501(c)(4) organizations, on the other hand, can spend 51% of their time on “social welfare” activities which has been interpreted as political activity, Bryner, the research specialist at OpenSecrets, said.
“The question is, who’s the real check writer behind the name Education Reform Now,” said Cunningham, who is also a member of the MTA. “We certainly don’t know who’s really giving the money.”
Bryner said 501 (c)(4) organizations are “less transparent” and the nonprofit calls donations from those organizations ”dark money,” Bryner said.
“We have these groups that are operating within the legal restrictions given to them in theory, but they don’t have to disclose their donors in the same way that other political committees do,” Bryner said. “It is inherently mysterious, unless the group, voluntarily discloses its donors … it’s a way for political entities to give or spend without having to tell you who they are.”
Education Reform Now Inc., based in New York, reported $20 million in revenue in 2022, 99.5% from contributions, according to IRS 990 filings. Education Reform Now Advocacy Inc., also based in New York, reported just over $15 million in revenue in 2022, 99.3% from contributions, IRS 990 filings show.
Slowey referred questions about Education Reform Now Inc. and Education Reform Now Advocacy Inc., to the organization itself.
Along with Education Reform Now Advocacy Inc., Massachusetts Competitive Partnership, Inc., another top contributor to the campaign, is also a 501(c)(4).
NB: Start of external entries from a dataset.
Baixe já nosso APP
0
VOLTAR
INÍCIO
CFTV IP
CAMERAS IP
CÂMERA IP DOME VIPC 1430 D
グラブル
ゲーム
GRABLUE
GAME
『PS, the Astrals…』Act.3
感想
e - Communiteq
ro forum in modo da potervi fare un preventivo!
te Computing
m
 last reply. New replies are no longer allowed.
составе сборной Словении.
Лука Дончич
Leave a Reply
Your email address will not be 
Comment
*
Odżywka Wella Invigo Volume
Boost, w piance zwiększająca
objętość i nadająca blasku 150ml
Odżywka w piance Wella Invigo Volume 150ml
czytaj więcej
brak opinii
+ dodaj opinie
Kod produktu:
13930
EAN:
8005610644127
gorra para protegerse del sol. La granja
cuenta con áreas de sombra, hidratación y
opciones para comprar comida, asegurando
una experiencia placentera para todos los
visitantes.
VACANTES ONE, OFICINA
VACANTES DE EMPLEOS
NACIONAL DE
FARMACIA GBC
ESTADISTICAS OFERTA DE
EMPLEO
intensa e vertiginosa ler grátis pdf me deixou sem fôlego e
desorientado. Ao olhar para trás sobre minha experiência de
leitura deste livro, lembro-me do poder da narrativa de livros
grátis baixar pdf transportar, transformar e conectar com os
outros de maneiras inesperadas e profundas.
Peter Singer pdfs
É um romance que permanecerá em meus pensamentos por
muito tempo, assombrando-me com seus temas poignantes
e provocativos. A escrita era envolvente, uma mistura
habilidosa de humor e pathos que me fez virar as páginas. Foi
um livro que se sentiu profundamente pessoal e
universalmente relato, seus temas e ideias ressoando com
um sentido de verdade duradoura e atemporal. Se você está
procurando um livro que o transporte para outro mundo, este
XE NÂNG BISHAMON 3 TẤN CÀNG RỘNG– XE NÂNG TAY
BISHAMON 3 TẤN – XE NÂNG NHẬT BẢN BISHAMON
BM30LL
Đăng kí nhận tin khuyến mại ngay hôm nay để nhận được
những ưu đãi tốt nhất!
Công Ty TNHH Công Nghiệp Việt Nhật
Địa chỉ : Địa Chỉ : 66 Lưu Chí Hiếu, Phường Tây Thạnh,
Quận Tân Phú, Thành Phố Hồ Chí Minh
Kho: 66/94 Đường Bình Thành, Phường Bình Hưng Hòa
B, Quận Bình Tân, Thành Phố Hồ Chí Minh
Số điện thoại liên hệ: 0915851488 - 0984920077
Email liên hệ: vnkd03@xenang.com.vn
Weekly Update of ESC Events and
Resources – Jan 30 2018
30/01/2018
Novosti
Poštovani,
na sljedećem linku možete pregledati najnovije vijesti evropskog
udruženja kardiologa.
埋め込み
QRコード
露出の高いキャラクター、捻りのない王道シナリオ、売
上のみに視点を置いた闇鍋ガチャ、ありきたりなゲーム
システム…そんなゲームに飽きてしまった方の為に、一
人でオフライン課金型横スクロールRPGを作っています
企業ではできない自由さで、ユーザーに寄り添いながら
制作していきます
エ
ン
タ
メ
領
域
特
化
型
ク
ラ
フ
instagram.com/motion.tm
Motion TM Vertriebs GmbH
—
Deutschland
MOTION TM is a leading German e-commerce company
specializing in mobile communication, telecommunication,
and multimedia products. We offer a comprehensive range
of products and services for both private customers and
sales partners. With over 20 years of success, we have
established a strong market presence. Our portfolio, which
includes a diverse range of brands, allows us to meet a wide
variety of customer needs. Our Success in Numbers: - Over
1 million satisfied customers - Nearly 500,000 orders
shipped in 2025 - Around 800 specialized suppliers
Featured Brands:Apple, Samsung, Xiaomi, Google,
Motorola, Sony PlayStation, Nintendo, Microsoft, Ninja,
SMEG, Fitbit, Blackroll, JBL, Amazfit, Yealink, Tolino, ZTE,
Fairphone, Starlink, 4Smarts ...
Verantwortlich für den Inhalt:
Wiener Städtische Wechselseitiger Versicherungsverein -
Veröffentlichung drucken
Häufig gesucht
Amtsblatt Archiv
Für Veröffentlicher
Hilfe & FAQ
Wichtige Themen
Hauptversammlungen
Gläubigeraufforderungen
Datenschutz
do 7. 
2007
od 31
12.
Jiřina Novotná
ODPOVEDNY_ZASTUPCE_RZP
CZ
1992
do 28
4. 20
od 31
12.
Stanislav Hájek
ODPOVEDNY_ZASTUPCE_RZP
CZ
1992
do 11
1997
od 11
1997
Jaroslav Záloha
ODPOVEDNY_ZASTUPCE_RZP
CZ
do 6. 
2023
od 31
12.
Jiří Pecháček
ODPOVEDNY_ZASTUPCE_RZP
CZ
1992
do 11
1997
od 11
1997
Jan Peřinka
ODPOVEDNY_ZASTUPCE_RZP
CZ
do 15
The organization is a “public policy group comprised of chief executive officers of some of the Commonwealth’s largest businesses” with board members who include Brian Moynihan, the chair and CEO of Bank of America and Marc Casper, the chairman, president and CEO of Thermo Fisher Scientific according to their website.
Massachusetts Competitive Partnership Inc. did not respond to a request for comment on their finances.
Edward Lambert, the executive director of the Massachusetts Business Alliance for Education, a 501(c)(3) nonprofit that has donated $60,500 to the “no” campaign, said that outreach from the campaign to other philanthropists will “round out” donations over time.
“A lot of folks who have the ability to donate bigger dollars often find themselves retired from business or they’re current business leaders and that’s the way things are,” Lambert said.
Keri Rodrigues, the founder of Massachusetts Parents United and president of the National Parents Union, said that teachers and parents who are part of the “no campaign” and cannot donate are spending their time volunteering.
“[The MTA] automatically has this pipeline of money that they’re able to use, so we are scrappy, and we are doing what we can,” said Rodrigues, a parent with children in the state’s school system. “It makes sense for us to go to people who actually have money and could invest in this, instead of going to poor folks and parents to say, ‘Could you finance this campaign?’”
Ava Berger writes for the Gazette as part of the Boston University Statehouse Program.